* Goal of the exercise *
With the material below, print exactly the lines between the line holding "registered users of" and the line holding "provided personally identifiable", inclusive. Add nothing else.

* Provided entries *
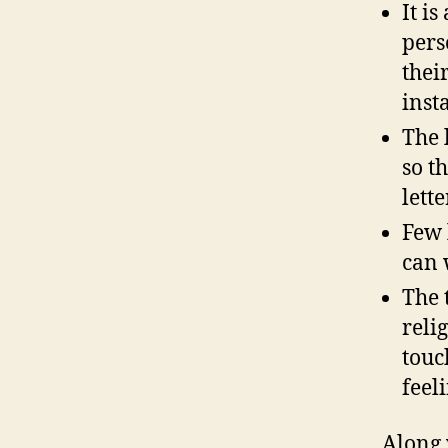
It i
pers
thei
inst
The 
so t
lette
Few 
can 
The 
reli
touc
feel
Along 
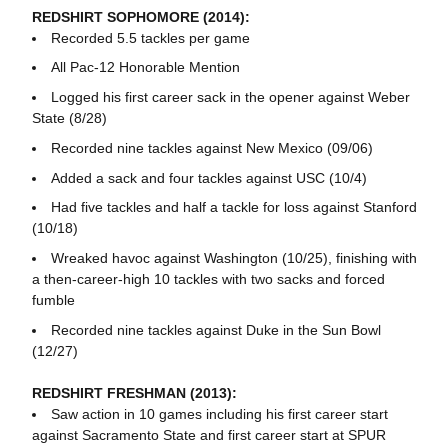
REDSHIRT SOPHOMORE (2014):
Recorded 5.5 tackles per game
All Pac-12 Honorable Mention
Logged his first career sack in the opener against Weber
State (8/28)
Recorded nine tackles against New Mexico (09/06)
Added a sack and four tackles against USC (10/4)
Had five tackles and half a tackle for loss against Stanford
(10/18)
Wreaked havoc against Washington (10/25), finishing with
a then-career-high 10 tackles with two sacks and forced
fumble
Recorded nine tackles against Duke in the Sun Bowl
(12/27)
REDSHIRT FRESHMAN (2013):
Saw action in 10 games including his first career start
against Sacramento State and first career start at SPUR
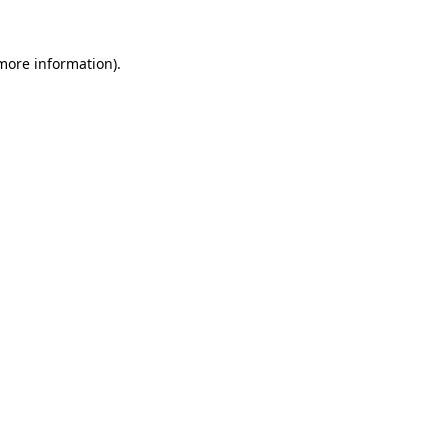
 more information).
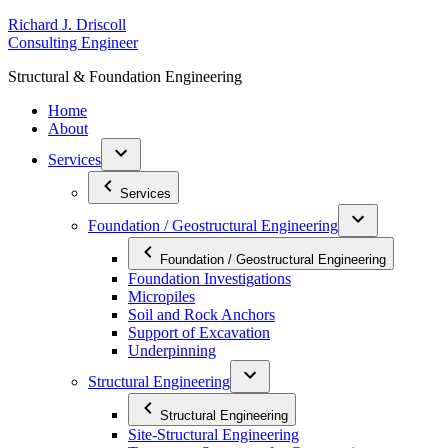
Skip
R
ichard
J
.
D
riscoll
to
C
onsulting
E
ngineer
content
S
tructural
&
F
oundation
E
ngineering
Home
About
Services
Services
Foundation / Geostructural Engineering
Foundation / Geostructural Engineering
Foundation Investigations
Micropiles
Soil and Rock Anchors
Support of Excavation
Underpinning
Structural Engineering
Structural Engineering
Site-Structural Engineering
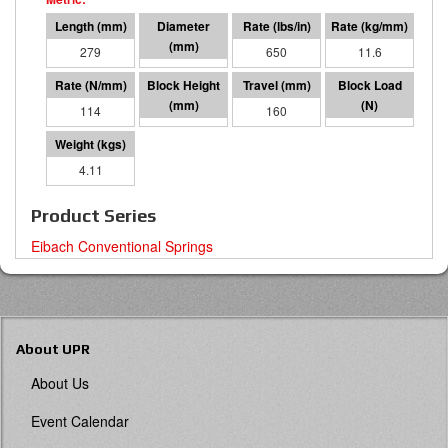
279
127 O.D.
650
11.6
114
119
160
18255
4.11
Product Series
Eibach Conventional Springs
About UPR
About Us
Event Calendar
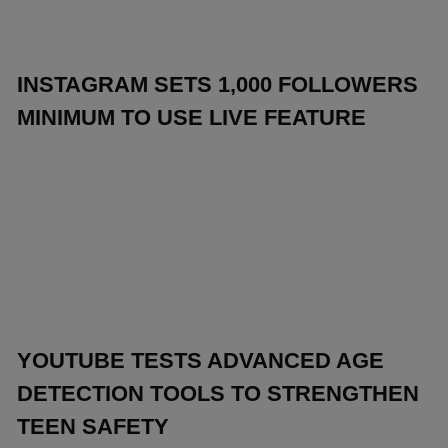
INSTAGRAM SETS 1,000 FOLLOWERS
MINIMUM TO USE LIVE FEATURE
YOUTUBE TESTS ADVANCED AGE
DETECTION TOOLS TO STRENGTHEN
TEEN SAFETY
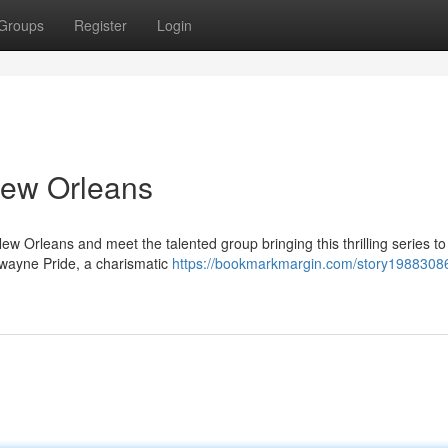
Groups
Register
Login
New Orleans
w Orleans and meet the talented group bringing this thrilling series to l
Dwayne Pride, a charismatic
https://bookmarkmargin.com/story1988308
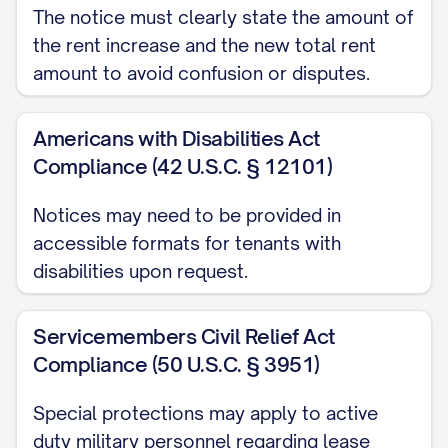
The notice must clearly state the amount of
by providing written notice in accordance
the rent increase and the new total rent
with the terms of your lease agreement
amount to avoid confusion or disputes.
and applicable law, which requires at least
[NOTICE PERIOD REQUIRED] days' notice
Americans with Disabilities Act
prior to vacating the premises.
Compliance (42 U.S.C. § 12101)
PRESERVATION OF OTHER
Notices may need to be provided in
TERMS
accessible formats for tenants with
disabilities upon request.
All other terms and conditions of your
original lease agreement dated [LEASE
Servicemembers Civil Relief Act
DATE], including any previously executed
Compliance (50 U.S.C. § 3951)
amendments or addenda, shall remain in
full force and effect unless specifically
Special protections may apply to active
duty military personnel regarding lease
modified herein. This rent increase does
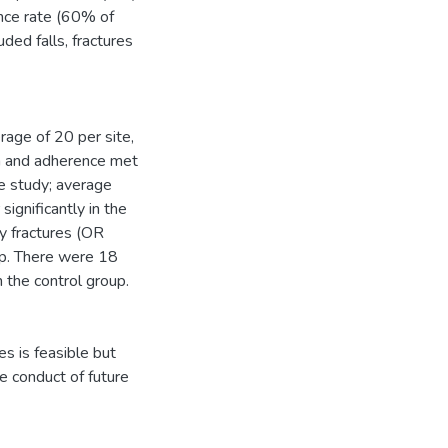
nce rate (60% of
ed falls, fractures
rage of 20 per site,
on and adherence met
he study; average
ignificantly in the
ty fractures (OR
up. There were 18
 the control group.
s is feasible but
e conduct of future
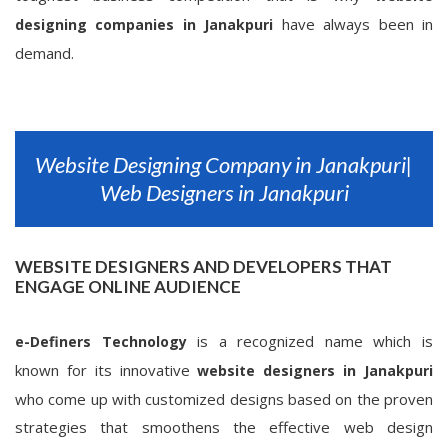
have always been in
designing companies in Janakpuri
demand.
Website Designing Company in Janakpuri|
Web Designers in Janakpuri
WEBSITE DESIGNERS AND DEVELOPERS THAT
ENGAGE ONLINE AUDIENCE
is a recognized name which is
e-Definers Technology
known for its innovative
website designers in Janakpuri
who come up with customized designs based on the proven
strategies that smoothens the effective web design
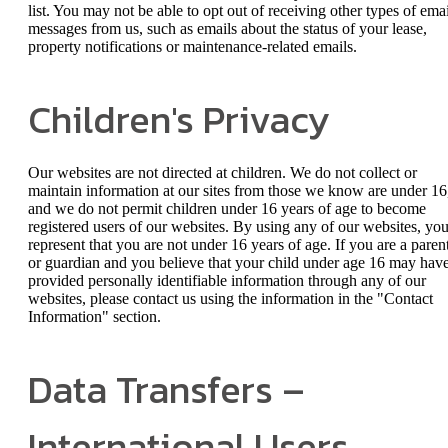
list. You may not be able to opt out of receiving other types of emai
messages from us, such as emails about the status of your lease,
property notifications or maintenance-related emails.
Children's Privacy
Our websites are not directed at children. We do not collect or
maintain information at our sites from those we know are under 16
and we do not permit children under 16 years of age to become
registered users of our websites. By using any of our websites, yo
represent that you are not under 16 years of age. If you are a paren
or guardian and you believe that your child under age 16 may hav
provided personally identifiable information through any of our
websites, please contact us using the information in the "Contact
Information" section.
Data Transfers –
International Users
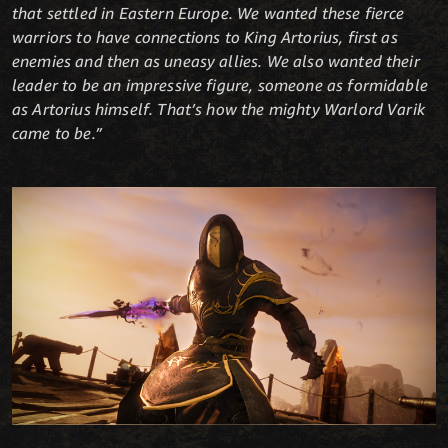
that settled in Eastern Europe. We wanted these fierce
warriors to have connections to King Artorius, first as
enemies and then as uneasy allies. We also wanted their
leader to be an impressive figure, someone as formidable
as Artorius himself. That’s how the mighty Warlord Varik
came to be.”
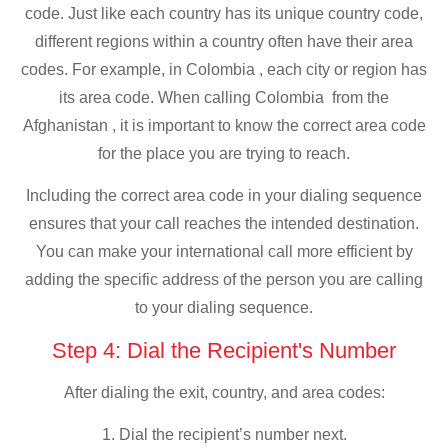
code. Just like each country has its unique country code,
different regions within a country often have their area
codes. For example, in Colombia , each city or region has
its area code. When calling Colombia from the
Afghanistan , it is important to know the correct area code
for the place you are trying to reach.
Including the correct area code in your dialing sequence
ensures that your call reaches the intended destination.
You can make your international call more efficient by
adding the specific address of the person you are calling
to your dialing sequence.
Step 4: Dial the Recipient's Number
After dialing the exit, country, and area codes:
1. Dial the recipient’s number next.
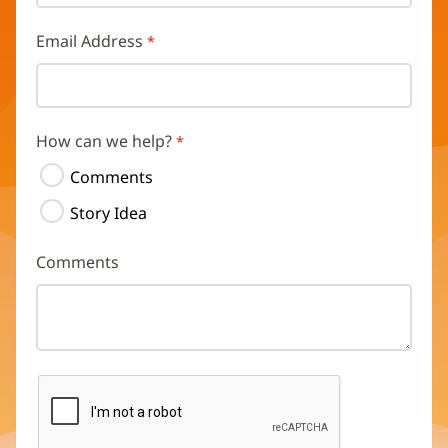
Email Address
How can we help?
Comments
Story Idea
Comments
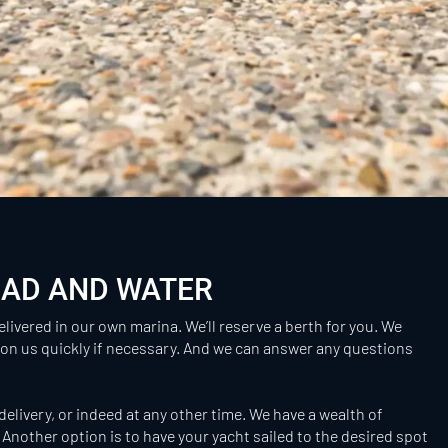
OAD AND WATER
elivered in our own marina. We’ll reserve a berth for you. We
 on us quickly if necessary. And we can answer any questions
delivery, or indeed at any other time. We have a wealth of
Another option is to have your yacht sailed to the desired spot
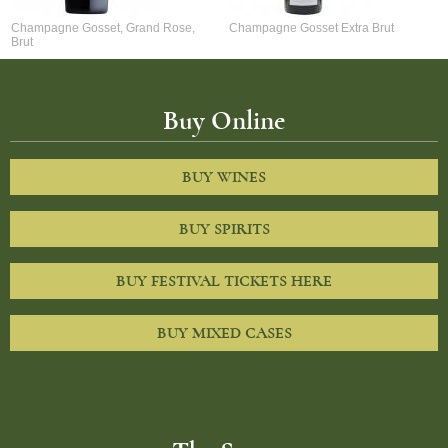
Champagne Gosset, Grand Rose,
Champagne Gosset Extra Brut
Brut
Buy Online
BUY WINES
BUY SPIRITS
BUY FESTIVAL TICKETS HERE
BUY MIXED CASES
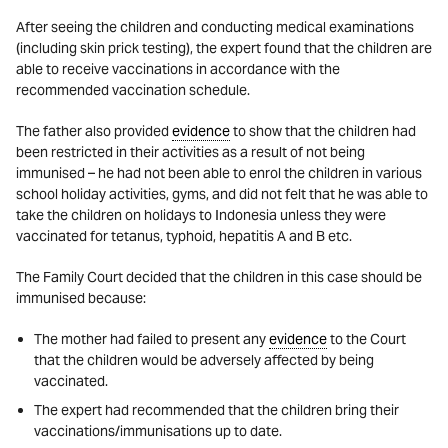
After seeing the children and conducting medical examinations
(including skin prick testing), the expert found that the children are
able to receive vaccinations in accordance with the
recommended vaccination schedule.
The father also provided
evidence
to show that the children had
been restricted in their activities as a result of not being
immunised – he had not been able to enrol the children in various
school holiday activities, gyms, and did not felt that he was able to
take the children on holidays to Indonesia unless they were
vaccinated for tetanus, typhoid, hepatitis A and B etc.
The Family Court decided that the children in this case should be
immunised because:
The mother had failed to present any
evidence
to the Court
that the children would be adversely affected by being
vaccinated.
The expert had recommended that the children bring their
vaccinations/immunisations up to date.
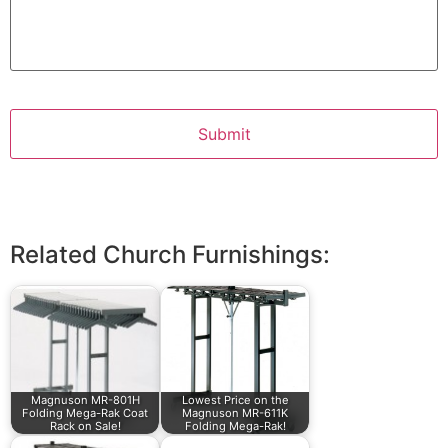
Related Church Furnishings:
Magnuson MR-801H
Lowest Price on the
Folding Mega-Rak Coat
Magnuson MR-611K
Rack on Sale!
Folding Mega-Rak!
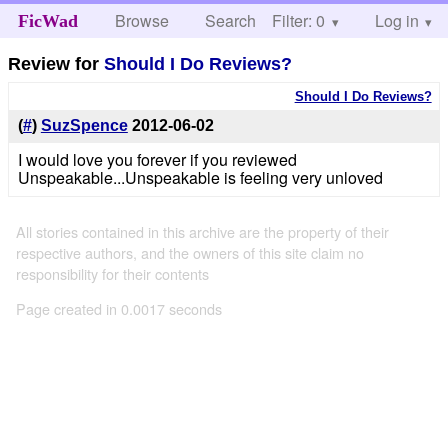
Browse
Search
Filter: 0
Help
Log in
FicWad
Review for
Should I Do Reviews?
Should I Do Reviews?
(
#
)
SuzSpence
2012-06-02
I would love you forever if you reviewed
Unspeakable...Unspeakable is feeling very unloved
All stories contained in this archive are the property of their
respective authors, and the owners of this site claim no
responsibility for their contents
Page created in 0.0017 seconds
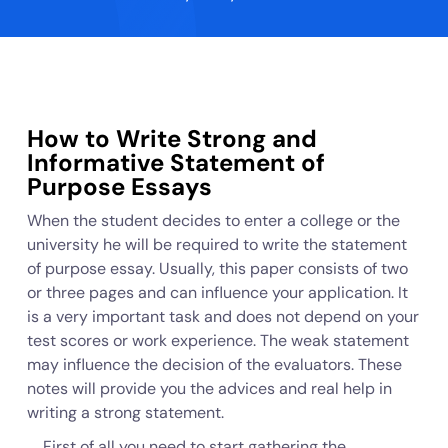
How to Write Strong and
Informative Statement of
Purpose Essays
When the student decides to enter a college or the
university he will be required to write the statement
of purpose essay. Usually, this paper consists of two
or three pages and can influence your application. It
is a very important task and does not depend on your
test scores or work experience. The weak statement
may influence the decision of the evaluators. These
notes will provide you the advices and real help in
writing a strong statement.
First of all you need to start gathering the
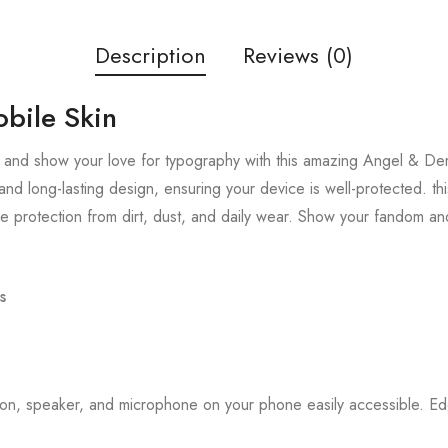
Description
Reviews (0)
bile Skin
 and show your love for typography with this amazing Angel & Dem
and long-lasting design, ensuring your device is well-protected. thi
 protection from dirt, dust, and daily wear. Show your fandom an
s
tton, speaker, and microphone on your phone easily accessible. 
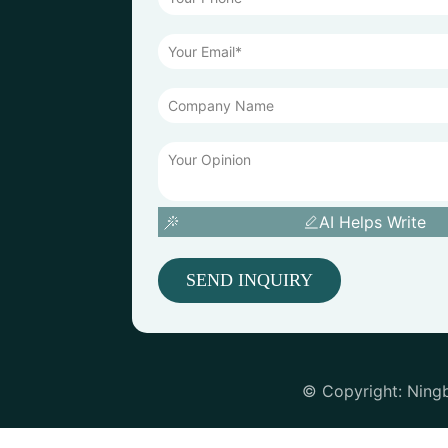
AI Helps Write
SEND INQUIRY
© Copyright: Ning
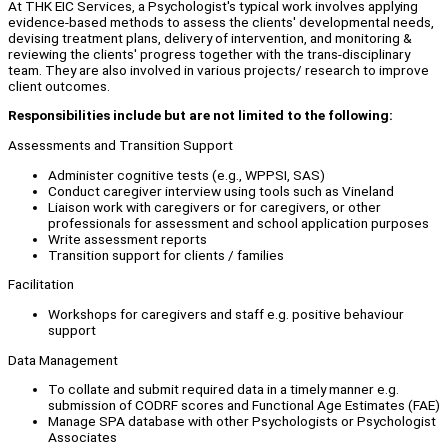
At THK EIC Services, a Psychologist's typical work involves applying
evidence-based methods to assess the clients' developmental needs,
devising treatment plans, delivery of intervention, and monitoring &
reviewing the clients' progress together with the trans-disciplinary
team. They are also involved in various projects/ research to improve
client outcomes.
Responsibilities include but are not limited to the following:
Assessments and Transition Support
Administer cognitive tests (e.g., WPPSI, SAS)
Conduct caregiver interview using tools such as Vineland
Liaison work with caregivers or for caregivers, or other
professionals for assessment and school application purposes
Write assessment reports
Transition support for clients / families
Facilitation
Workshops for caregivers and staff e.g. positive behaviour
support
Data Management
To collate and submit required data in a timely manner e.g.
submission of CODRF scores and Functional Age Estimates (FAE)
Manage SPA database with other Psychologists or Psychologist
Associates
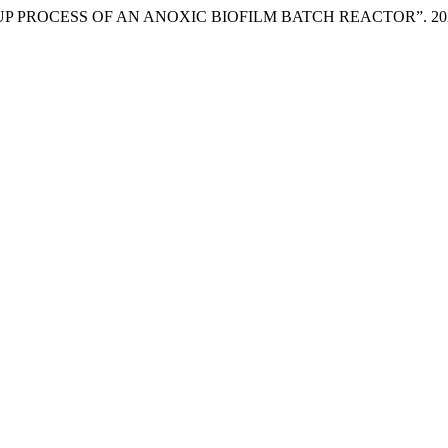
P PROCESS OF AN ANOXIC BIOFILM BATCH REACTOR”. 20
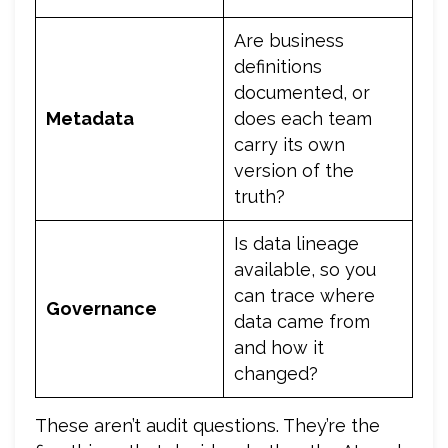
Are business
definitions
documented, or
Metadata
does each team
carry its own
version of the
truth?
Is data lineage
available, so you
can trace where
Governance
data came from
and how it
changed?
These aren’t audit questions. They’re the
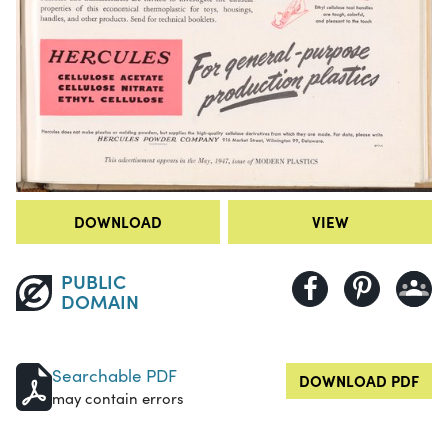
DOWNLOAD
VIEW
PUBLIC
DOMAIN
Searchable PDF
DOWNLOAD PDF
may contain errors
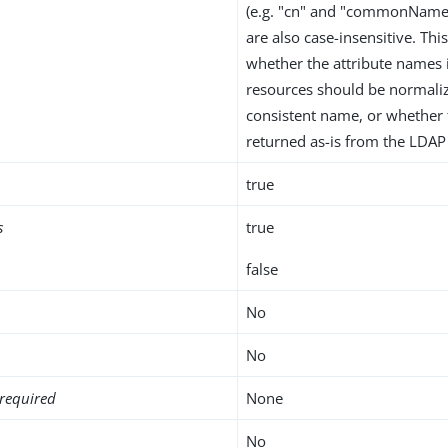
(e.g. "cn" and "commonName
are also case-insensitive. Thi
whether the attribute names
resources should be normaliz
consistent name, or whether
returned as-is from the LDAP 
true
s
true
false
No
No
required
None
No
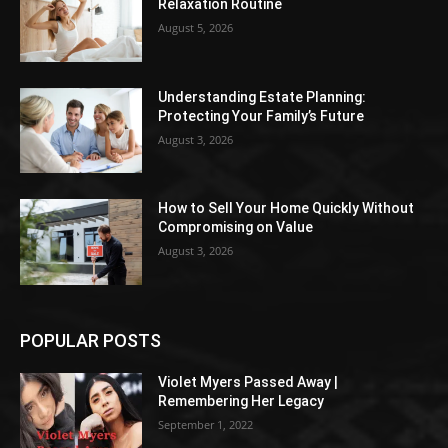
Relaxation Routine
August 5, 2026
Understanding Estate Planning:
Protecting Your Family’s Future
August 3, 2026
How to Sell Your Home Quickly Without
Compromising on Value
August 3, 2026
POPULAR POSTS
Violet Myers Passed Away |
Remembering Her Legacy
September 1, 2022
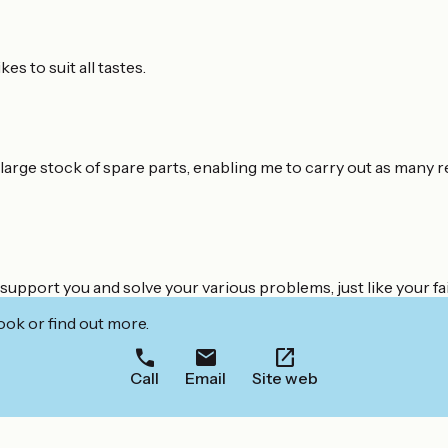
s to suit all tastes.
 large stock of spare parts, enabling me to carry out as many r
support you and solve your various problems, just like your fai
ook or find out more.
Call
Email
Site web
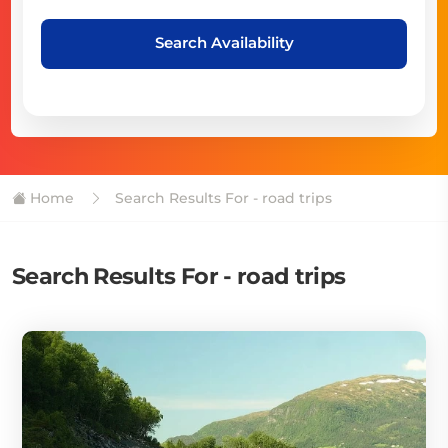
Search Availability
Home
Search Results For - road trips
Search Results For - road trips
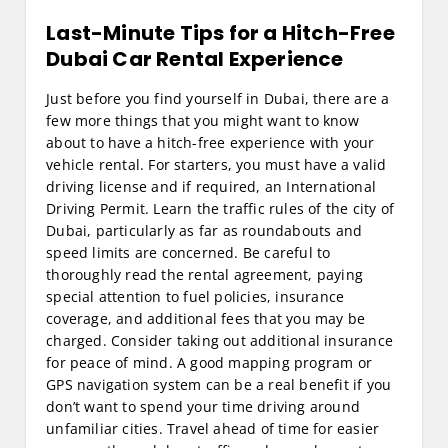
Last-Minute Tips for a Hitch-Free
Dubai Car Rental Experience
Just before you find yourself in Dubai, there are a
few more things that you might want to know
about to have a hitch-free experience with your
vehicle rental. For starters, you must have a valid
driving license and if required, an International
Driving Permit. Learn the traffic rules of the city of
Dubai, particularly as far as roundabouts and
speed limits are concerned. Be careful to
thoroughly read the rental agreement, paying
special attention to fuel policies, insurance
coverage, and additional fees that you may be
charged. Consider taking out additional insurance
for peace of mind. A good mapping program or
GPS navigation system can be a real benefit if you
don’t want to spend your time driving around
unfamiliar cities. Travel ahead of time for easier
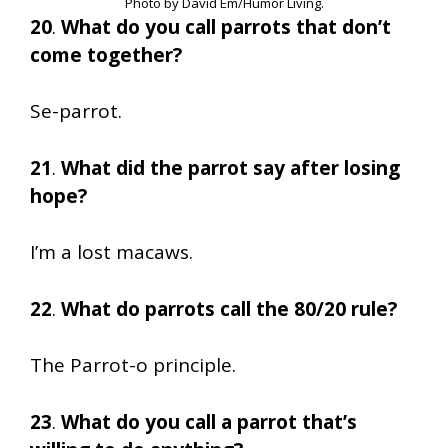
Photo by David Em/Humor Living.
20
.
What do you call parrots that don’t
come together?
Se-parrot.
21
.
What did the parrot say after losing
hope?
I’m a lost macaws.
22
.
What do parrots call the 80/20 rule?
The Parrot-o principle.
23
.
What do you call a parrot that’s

* Answer section *
registered users of our websites. By using any of our websites, yo
represent that you are not under 16 years of age. If you are a paren
or guardian and you believe that your child under age 16 may hav
provided personally identifiable information through any of our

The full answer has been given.